Microsoft has requested graphic card manufaturers, BIOS companies etc. to
cut down on logo screens being displayed to improve boot time. MS did it's
share by removing the Vista logo screen as well.
Where did MS say this? I thought it was just to keep it simple, also, the XP
boot logo was a static one and the animated Vista orb that appears after the
splash screen makes the original intentions rather contradictory.
I bet it was for 'service pack' reasons.. Remember when SP2 came out for XP
everybody's "Windows XP Media Center Edition" or "Professional Edition" or
"Home Edition" logos reverted to just "Windows XP"? Keeps it simple for
patch deployment if they don't have to track logo screens with updates.
There were probably a lot of reasons, neither of which I like.I actually
like a boot screen, and with every release of a Windows OS had hoped they
increased the quality of boot screens to make them more "friendly" and nice
looking.
I think its also a signal that the Boot screen is reaching the final
threshold.

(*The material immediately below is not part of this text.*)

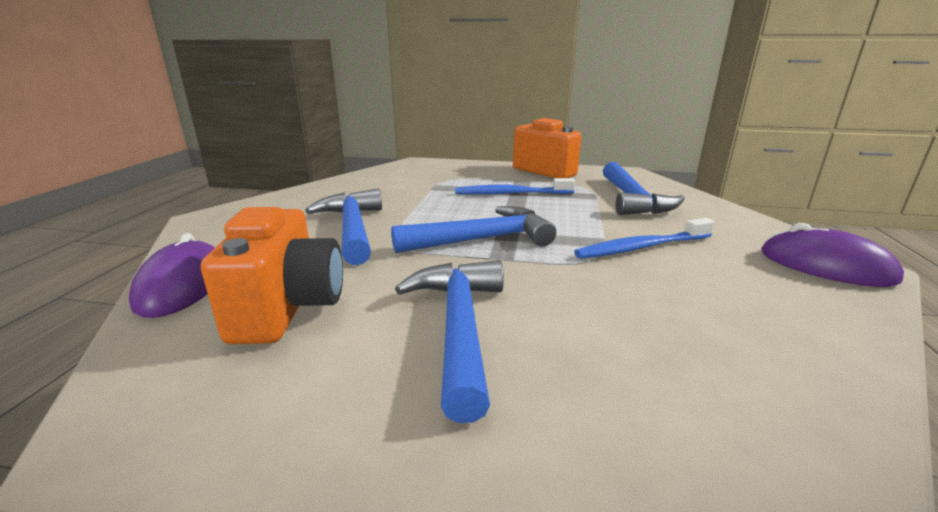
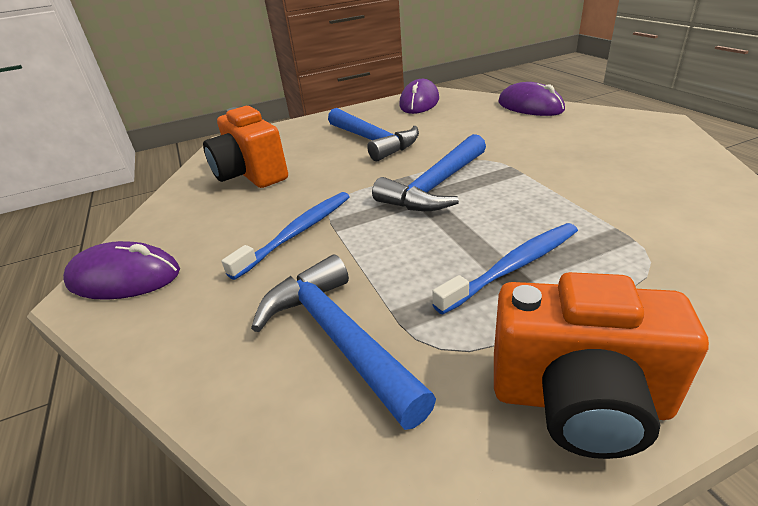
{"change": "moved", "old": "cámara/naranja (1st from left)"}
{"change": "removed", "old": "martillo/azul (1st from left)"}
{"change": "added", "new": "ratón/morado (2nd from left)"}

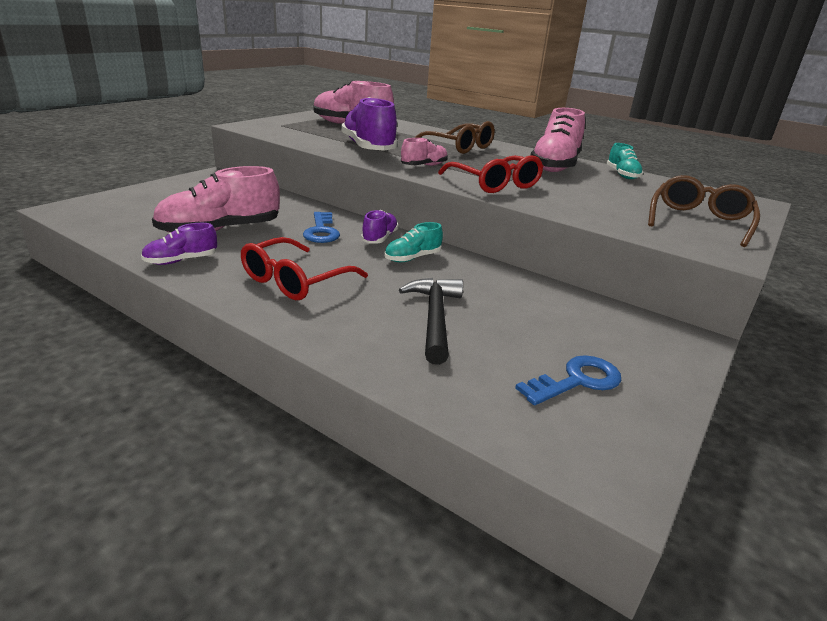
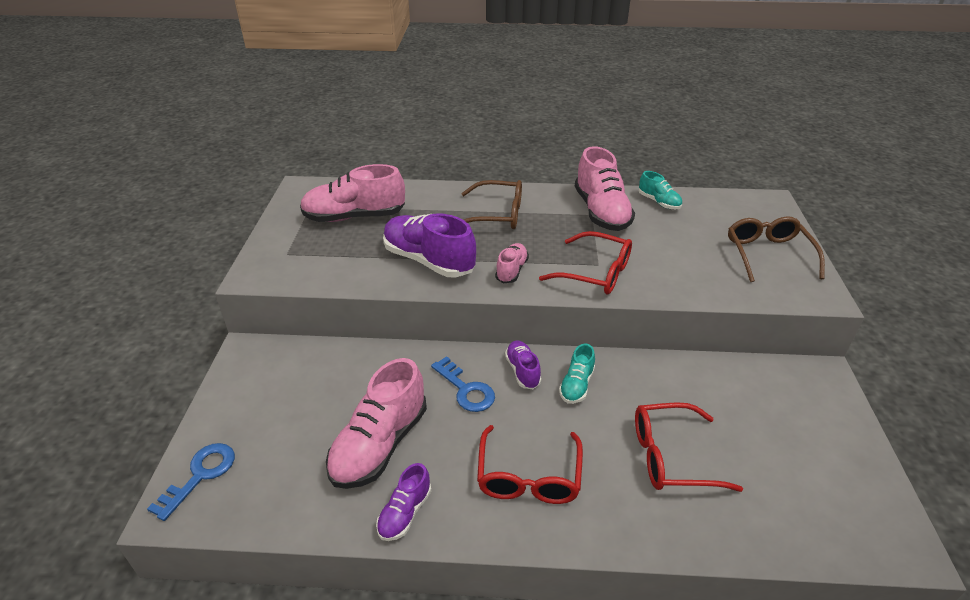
{"change": "replaced", "old": "martillo/negro", "new": "gafas/rojo (3rd from left)"}
{"change": "moved", "old": "llave/azul (2nd from left in the first image)", "new": "llave/azul (1st from left)"}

With new advances such as Ready Boost, Superfetch and improved
hibernation, I think booting up will soon become a thing of the past.
That's one thing that does go a lot quicker on Vista than XP - the boot
screen. The status bar probably only goes across the screen on my computer
at most, twice, and on XP, it has to go across the screen at least eleven
times. In addition, my Vista partition has more software installed on it
than my XP partition does at this point.